Yukon Hotel National Historic Site of Canada
Dawson, Yukon Territory
© ©Permission Guy Masson
First Avenue, Dawson, Yukon Territory
Historic Sites and Monuments Act (R.S.C., 1985, c. H-4)
1898 to 1898
1898 to 1903
Event, Person, Organization:
Klondike Gold Rush
J. E. Binet
Existing plaque: On a rock beside the building First Avenue, Dawson, Yukon Territory
When it was built in the fall of 1898, the Binet Block stood at the southern end of a business district extending north to King Street. A two-storey log building with a façade of milled lumber, it was typical of commercial structures built at the height of the gold rush. The lower floor with its large windows was meant for commercial use, the upper for residential. Between October 1898 and October 1900, the Federal Government rented it for offices. During the next fifty-seven years, it was used as a hotel, under such varied names as The Miner's Rest, The Freeman, and The Yukon Hotel.

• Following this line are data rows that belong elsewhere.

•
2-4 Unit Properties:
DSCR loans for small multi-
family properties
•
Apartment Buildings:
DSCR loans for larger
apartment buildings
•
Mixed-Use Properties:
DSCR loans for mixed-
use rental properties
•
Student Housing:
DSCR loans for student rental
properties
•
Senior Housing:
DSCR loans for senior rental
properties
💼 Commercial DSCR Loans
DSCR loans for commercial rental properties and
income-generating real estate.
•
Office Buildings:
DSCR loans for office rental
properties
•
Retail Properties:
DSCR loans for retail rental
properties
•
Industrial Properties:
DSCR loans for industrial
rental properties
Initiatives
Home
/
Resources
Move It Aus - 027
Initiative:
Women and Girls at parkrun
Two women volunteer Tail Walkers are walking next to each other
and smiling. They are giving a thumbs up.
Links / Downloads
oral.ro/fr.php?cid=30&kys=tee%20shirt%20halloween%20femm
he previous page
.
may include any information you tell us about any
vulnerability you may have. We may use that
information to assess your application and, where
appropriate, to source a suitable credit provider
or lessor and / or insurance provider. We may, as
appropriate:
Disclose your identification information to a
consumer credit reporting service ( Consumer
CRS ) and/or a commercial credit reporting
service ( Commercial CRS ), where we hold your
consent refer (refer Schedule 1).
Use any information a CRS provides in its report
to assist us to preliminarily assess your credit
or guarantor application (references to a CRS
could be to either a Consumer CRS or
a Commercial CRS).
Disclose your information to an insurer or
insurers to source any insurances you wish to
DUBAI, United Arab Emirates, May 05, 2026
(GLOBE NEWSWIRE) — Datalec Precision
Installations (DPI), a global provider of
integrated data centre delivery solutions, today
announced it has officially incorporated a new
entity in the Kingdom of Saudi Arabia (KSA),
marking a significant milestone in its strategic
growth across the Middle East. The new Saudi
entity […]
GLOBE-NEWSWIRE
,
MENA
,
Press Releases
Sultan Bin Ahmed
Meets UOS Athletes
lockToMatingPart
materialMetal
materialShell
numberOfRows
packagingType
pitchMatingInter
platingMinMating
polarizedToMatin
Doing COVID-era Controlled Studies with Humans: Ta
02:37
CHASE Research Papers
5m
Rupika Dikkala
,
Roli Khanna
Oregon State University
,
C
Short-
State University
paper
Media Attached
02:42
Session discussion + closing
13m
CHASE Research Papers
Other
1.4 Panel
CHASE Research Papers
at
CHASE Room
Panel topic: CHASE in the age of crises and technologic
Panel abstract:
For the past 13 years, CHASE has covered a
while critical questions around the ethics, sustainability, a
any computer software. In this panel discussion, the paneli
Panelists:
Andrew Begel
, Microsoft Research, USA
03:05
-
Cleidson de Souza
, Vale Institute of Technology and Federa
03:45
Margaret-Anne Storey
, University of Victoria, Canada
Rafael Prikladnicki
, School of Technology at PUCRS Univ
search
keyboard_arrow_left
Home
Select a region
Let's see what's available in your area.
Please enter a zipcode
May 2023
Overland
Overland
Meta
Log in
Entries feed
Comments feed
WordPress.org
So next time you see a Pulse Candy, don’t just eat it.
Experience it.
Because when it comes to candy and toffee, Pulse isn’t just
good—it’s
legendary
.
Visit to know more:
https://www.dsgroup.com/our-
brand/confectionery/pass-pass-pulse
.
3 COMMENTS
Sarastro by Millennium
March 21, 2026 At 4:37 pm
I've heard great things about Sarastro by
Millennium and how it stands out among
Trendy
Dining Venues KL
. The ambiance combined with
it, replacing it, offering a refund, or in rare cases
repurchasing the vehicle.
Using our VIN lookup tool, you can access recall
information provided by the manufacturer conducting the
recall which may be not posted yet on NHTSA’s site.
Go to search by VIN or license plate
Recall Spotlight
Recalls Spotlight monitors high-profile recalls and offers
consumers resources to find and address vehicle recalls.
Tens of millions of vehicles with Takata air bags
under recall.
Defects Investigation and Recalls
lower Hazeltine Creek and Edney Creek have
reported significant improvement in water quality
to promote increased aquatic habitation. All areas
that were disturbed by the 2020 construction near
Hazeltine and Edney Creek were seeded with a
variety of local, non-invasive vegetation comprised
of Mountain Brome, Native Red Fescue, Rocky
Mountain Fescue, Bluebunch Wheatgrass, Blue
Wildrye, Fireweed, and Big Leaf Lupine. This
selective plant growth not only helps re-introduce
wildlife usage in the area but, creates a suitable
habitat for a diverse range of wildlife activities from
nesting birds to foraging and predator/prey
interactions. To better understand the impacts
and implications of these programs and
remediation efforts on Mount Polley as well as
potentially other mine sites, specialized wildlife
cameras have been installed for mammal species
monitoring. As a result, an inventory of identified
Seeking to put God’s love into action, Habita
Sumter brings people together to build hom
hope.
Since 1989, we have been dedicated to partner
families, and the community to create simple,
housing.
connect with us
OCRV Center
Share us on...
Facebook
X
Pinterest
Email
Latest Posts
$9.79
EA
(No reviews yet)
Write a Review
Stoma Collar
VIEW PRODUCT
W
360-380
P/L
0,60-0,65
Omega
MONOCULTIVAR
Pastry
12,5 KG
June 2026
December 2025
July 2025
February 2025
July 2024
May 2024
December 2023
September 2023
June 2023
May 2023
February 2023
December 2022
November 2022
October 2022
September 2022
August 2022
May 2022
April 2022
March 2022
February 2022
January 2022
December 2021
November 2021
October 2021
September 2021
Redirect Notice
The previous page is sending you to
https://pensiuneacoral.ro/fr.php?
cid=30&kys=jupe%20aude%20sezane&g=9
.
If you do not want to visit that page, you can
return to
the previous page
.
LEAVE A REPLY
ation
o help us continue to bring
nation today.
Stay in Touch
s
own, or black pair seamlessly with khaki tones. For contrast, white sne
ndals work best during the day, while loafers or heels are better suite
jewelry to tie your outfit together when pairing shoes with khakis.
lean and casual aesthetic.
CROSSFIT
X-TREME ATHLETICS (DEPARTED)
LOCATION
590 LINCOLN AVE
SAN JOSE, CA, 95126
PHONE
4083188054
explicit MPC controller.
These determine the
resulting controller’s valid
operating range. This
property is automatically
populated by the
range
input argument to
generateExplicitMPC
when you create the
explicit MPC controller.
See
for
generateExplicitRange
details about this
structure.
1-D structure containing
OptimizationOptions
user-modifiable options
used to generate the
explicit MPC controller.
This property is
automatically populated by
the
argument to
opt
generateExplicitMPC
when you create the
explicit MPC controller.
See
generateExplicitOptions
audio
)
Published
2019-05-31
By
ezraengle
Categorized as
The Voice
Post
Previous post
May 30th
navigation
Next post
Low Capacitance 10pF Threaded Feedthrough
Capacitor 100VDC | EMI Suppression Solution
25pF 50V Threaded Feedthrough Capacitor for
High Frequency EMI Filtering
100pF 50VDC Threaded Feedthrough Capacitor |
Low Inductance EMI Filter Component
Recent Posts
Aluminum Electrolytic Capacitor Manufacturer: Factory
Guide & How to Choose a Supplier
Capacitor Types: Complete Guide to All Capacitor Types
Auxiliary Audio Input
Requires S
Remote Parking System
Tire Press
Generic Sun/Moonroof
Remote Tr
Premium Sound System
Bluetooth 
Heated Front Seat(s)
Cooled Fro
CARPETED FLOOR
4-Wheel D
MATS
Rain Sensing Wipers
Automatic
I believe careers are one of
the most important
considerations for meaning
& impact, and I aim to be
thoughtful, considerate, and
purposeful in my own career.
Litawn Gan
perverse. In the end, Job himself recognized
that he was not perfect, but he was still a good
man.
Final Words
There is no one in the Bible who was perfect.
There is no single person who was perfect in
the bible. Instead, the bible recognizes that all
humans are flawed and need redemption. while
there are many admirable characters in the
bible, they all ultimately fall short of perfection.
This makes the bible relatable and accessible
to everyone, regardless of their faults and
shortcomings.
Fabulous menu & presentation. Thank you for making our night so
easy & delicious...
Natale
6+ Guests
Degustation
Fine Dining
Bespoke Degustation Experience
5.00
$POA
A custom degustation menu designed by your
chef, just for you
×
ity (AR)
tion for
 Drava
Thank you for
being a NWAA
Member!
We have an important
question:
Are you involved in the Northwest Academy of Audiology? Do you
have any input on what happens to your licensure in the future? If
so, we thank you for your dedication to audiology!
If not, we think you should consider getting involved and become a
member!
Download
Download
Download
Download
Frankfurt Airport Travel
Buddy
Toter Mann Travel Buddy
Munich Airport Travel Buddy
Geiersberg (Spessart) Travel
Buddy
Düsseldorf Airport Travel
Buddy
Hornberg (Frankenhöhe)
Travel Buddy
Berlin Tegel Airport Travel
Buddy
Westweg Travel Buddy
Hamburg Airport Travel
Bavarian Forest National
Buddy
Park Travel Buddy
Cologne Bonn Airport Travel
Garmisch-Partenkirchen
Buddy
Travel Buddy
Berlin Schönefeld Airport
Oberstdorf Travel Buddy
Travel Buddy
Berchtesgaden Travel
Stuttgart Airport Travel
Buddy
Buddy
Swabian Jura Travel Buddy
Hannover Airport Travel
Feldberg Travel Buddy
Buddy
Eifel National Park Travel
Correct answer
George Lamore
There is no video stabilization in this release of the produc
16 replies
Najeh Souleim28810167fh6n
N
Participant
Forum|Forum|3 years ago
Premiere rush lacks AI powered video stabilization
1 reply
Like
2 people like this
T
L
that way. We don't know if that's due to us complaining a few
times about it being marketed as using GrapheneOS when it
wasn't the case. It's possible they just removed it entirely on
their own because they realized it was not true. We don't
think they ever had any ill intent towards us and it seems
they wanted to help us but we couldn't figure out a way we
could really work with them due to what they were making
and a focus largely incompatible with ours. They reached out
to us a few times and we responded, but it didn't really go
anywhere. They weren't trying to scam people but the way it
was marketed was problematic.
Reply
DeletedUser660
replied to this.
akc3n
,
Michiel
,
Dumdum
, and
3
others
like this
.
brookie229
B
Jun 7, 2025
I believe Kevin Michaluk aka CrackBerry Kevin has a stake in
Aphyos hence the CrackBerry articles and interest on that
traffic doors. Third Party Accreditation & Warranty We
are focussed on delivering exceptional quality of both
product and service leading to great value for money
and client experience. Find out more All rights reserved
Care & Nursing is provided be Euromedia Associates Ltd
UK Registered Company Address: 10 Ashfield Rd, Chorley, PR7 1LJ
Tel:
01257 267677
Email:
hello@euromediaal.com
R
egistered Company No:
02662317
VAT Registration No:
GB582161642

Description of Historic Place
The Yukon Hotel is a small wooden false-front building on First Avenue, ''Dawson City’s'' major street at the height of the Klondike Gold Rush. Its log side walls and pitched roof are visible from Third Avenue which runs beside its site.
The Yukon Hotel was designated a national historic site of Canada in 1982 because: it was typical of commercial structures built at the height of the Klondike Gold Rush.
The heritage value of the Yukon Hotel resides in its representation of typical commercial structures built at the height of the Klondike Gold Rush as illustrated by its site, setting and composition. Built in 1898 by J. E. Binet, the Yukon Hotel was first known as the Binet Block. Initially rented for Government Offices, it became a hotel in 1900 and served as such under a variety of names until 1957. Today it has been restored as part of Dawson Historical Complex National Historic Site of Canada.
Source: Historic Sites and Monuments Board of Canada, Minutes, 1982.
Key elements that contribute to the heritage value of this site include: its siting flush to the sidewalk on a major street within downtown ''Dawson City''; its boom town architectural vocabulary translated as a rectangular footprint, two-and-a-half pitched roof massing, behind a three-storey false-front; its log construction with milled lumber façade; the simple articulation of the three-bay façade with central entry between large, multi-pane commercial windows, second-storey balcony and false window at third-storey level; its wooden detailing, notably the ornate balcony railing and brackets; the functionally driven arrangement of apertures on all other elevations; its use of pressed metal as a roofing material; the surviving evidence of original interior layout, workmanship and materials.